ABOUT THIS EXERCISE —
Copy the records below line by line and word for word, from the very first line through the line with "35: (127, 236, 30.00)", omitting each picture.

Entries taken from a collection —
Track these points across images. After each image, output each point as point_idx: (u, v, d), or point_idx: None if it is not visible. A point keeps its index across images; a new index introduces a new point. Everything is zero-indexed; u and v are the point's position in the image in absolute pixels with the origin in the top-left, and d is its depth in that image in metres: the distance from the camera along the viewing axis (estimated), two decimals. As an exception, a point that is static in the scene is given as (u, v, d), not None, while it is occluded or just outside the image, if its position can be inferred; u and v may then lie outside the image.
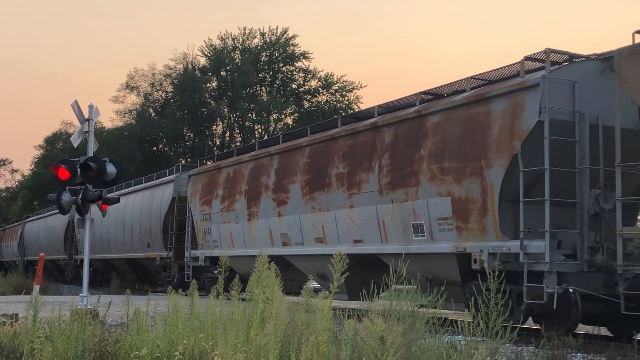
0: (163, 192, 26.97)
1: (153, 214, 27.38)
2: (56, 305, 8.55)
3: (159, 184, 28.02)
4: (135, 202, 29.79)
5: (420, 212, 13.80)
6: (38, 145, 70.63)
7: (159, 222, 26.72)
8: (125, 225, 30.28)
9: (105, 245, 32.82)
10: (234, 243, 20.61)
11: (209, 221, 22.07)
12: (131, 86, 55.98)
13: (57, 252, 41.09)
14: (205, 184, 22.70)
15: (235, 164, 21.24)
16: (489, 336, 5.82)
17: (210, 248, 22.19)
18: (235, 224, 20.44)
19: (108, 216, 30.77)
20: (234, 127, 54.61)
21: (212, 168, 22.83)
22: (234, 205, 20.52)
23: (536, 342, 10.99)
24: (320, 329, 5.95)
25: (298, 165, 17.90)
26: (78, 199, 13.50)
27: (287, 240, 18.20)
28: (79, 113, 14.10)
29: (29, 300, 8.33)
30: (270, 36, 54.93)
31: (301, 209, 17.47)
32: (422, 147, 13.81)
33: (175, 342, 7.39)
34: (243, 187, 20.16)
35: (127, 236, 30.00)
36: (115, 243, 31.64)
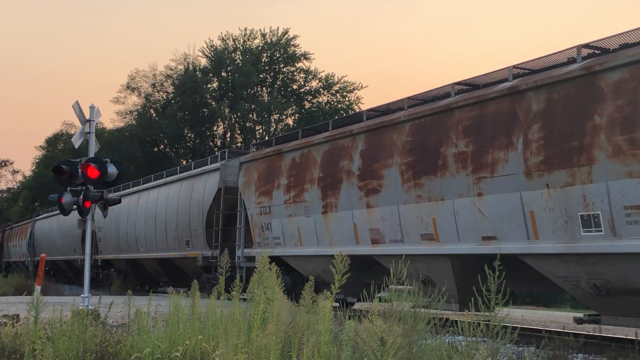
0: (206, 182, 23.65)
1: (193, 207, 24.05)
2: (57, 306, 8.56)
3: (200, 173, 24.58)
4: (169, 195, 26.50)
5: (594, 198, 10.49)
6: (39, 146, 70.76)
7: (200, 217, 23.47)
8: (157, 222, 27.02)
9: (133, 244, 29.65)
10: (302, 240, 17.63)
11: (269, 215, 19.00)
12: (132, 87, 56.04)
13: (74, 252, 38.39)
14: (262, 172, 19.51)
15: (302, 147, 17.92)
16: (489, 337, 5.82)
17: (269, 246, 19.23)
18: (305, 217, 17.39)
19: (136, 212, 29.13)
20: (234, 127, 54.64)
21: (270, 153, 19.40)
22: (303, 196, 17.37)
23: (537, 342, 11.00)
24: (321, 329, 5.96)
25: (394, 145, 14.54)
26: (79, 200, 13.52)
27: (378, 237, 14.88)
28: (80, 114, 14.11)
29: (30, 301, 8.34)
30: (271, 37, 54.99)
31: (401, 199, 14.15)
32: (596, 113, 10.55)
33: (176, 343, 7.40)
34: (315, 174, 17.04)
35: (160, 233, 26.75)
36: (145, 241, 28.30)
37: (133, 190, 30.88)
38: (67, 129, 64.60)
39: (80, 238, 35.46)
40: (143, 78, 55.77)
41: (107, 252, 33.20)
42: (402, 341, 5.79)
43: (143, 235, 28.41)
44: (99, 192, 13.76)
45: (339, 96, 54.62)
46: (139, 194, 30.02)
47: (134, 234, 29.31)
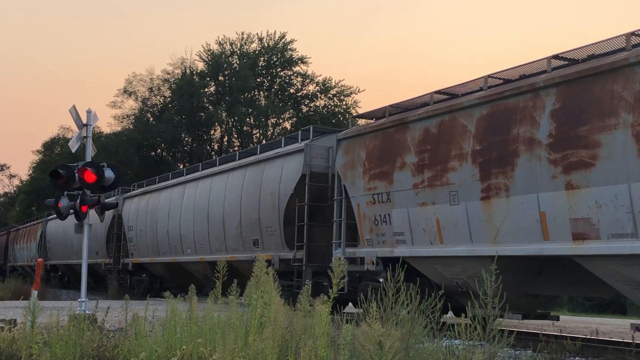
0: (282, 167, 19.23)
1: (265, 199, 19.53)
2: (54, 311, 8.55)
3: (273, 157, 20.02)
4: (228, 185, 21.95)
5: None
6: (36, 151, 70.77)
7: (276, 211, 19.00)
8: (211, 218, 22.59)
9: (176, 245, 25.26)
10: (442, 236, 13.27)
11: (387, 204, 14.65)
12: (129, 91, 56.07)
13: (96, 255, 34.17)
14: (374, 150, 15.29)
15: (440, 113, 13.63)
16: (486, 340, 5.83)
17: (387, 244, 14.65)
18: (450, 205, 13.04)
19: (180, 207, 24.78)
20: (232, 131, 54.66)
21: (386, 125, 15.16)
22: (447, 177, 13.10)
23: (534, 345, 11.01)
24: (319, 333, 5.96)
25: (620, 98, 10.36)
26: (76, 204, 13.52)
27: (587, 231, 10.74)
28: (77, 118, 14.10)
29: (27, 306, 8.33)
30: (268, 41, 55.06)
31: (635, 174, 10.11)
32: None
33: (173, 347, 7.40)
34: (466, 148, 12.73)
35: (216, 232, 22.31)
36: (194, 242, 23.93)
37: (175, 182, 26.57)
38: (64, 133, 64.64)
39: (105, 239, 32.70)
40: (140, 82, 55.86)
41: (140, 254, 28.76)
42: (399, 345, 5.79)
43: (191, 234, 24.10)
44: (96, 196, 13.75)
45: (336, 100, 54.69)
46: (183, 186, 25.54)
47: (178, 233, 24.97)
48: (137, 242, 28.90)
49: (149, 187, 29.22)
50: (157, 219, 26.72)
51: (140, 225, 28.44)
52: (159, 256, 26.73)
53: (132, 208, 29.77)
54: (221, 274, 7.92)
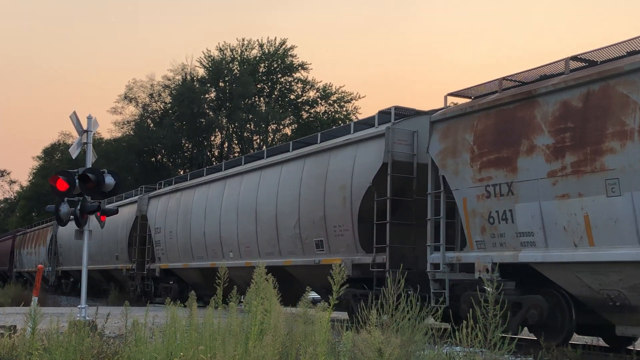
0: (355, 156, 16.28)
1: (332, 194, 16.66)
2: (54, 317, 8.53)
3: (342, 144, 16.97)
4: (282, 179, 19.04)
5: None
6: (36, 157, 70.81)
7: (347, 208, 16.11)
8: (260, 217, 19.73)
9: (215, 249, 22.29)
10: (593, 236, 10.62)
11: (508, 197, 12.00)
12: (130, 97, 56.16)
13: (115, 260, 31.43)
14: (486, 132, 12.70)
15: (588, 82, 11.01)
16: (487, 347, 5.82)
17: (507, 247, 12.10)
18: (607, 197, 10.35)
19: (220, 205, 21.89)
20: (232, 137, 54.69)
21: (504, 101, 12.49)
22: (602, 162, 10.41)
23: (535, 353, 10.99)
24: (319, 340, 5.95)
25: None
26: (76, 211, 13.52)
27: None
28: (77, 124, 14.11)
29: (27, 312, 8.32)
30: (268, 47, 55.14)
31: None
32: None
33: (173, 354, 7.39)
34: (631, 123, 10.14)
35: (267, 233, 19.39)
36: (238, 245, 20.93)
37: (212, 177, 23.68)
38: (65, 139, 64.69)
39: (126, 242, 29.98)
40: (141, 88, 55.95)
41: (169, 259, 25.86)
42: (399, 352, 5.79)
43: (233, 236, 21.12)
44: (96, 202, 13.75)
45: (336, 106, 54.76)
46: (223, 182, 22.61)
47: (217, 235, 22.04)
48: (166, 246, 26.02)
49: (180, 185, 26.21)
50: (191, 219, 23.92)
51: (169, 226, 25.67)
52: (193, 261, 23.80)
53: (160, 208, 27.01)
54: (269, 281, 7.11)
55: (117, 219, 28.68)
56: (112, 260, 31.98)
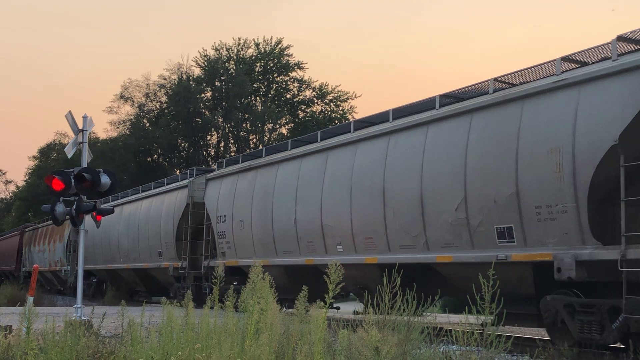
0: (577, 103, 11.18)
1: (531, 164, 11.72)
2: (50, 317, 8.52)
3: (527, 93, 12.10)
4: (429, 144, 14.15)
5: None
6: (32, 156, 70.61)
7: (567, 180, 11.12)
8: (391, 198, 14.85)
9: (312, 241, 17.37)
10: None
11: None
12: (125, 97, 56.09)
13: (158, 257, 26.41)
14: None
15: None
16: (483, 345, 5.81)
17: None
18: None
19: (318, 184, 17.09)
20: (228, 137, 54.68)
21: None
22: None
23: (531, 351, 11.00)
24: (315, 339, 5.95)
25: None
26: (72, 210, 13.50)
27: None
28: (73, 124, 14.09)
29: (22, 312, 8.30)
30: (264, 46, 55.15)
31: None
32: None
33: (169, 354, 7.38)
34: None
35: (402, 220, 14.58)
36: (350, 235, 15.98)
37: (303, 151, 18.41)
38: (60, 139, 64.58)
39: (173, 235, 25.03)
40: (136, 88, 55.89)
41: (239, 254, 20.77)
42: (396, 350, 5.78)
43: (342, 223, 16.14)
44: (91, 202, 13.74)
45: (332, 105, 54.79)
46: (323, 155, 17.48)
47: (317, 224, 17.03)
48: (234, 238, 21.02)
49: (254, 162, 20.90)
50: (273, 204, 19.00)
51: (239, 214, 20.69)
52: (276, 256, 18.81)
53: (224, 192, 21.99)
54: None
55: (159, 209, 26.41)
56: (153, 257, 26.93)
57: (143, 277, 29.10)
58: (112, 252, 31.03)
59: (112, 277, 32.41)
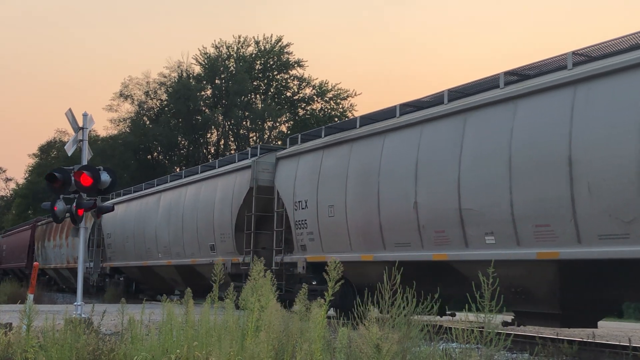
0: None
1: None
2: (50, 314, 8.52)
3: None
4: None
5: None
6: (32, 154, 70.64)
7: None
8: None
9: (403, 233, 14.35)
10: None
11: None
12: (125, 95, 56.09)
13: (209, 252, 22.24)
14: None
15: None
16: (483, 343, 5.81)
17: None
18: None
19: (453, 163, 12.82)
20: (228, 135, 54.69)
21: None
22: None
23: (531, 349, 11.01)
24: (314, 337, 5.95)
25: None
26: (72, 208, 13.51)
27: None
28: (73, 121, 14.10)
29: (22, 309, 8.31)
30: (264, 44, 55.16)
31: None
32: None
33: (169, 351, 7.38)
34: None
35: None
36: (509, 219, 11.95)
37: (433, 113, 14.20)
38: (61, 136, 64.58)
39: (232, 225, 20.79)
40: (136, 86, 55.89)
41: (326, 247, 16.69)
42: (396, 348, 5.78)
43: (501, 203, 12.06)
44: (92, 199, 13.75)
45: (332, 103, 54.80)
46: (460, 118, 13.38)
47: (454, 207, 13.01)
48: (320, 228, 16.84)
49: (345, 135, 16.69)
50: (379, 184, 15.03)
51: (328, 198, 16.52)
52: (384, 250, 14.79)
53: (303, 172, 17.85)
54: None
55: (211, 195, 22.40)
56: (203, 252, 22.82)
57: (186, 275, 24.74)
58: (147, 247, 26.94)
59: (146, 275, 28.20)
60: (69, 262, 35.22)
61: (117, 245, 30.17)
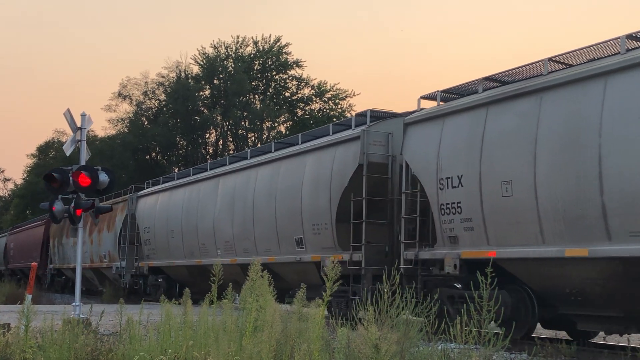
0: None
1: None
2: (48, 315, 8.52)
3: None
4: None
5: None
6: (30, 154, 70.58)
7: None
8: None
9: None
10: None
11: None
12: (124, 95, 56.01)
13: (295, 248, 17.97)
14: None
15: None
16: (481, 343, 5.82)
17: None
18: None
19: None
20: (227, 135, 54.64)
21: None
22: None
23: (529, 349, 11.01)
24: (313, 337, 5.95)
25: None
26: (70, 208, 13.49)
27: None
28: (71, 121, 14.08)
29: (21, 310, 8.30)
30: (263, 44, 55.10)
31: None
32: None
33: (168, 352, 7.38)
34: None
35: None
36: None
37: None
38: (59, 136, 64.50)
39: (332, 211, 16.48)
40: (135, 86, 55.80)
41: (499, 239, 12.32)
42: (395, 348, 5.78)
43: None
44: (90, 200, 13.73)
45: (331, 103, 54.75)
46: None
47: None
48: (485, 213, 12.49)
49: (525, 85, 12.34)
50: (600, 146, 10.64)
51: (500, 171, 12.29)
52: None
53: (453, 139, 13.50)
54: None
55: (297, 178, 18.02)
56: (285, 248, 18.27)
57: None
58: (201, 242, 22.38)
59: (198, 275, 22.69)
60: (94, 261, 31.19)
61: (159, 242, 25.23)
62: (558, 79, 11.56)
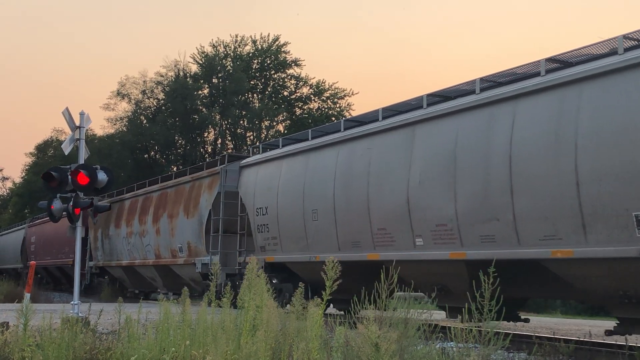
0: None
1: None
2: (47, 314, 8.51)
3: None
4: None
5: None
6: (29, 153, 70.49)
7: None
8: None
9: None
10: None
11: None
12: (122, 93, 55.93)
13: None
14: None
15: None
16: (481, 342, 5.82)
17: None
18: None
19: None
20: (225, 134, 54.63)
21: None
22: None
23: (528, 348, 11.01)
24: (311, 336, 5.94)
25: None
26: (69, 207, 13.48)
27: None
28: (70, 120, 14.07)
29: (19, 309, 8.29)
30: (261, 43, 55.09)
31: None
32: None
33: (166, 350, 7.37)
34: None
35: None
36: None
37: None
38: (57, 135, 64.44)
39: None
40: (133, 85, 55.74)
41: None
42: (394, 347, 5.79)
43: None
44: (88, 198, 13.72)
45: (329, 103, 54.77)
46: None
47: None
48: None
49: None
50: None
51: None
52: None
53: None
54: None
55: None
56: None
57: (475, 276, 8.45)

TASK RESPONSE —
Track these points across images. After each image, output each point as point_idx: (u, v, d), or point_idx: None if it is not visible. A point keeps its index across images; a new index introduces a new point. Everything is zero-indexed; u and v are the point's position in the image in absolute pixels with the origin in the top-left, and d is its depth in that image in metres: the distance from the camera along the viewing axis (estimated), two decimals. As an exception, a point that is static in the scene is given as (u, v, d), not None, while it is occluded or just outside the image, if its position can be inferred; u and v may then lie outside the image.
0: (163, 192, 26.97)
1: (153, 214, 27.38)
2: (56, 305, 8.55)
3: (159, 184, 28.02)
4: (135, 202, 29.79)
5: (420, 212, 13.80)
6: (38, 145, 70.63)
7: (159, 222, 26.72)
8: (125, 225, 30.28)
9: (105, 245, 32.82)
10: (234, 243, 20.61)
11: (209, 221, 22.07)
12: (131, 86, 55.98)
13: (57, 252, 41.09)
14: (205, 184, 22.70)
15: (235, 164, 21.24)
16: (489, 336, 5.82)
17: (210, 248, 22.19)
18: (235, 224, 20.44)
19: (108, 216, 30.77)
20: (234, 127, 54.61)
21: (212, 168, 22.83)
22: (234, 205, 20.52)
23: (536, 342, 10.99)
24: (320, 329, 5.95)
25: (298, 165, 17.90)
26: (78, 199, 13.50)
27: (287, 240, 18.20)
28: (79, 113, 14.10)
29: (29, 300, 8.33)
30: (270, 36, 54.93)
31: (301, 209, 17.47)
32: (422, 147, 13.81)
33: (175, 342, 7.39)
34: (243, 187, 20.16)
35: (127, 236, 30.00)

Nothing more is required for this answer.